Fillettes kidnappées

Sahila F. fait la une des journaux depuis plusieurs mois. Jusqu’ici, il ne s’agissait pas tant de sa nationalité mais plutôt du retour de ses filles genevoises au pays qui, elles, conservent leur passeport à croix blanche. «Ces efforts se poursuivent sans relâche, explique le SEM. Jusqu’à présent, le retour des enfants échoue car la mère n’est pas prête à laisser partir ses enfants sans elle.» Selon le «Tagi», depuis qu’elle a été informée par Berne de la privation de sa nationalité suisse, Sahila F. se serait de nouveau radicalisée.

Mais replongeons dans l’histoire: Sahila F. naît à la fin des années 1980 et grandit à Genève. C’est là qu’elle mène sa scolarité et termine son apprentissage. Elle donne naissance à deux enfants. En 2016, à l’insu des deux pères qui vivent à Genève, la jeune mère kidnappe ses deux filles aînées: Malika* aujourd’hui âgée de 13 ans et Kamar*, 7 ans. Elle rejoint la Syrie et l’État islamique via l’Italie, la Grèce et la Turquie.

Sahila F. épouse ensuite un djihadiste tunisien qui a aussi grandi à Genève. Ensemble, sur place, ils auront une troisième fille. Deux ans plus tard, en 2018, le mari, pris pour cible lors d’une attaque de drone menée par la coalition internationale, meurt. Depuis, Sahila F. et ses filles sont captives des Forces démocratiques syriennes (FDS). Elles ont été transférées dans le camp de Roj, à l’extrême nord-est de la Syrie. Pour faire pression sur les États occidentaux, afin qu’ils rapatrient leurs compatriotes, les FDS diffusent des photos de prisonniers affamés vêtus d’orange. La stratégie ne fonctionne pas: le Danemark vient de refuser le rapatriement d’une trentaine d’enfants danois de parents de l’EI coincés en Syrie.

*Noms et prénoms connus de la rédaction

Créé: 03.01.2020, 19h10

Présumés rapatriés

C’est la première fois qu’un tel événement se produit. Ce jeudi, trois membres suspects du groupe État islamique (EI) ont été transférés de la Turquie vers la Suisse. Vers 17 heures, selon SRF, un vol régulier en provenance d’Istanbul les a rapatriés à Zurich. Il s’agirait de deux hommes et d’une femme d’une même famille.

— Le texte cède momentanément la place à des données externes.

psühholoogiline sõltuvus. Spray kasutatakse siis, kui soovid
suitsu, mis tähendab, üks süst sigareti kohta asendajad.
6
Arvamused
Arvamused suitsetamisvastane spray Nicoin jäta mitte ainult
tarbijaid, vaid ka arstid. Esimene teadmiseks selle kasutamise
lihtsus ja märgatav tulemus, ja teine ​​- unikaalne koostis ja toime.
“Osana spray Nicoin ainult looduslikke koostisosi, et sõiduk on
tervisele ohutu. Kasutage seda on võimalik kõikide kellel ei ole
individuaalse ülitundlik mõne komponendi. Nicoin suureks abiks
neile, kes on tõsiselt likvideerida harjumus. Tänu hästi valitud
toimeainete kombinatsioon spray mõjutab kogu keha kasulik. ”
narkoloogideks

Le Ministère public de la Confédération (MPC) a ouvert une procédure pénale pour violation présumée de la loi qui interdit l’EI.

Selon les autorités turques, le rapatriement a eu lieu en coopération avec le Département fédéral des affaires étrangères. Les trois individus devront répondre de leurs actes devant le Tribunal pénal fédéral, mais ils n’ont pas été placés en détention. Le MPC précise encore que les personnes rentrées en Suisse «ne se trouvaient pas dans la zone de guerre et qu’on ne peut pas parler de rapatriés de l’EI». En Suisse, il y a environ 60 à 70 poursuites pénales contre des sympathisants terroristes. Des informations suivront la semaine prochaine.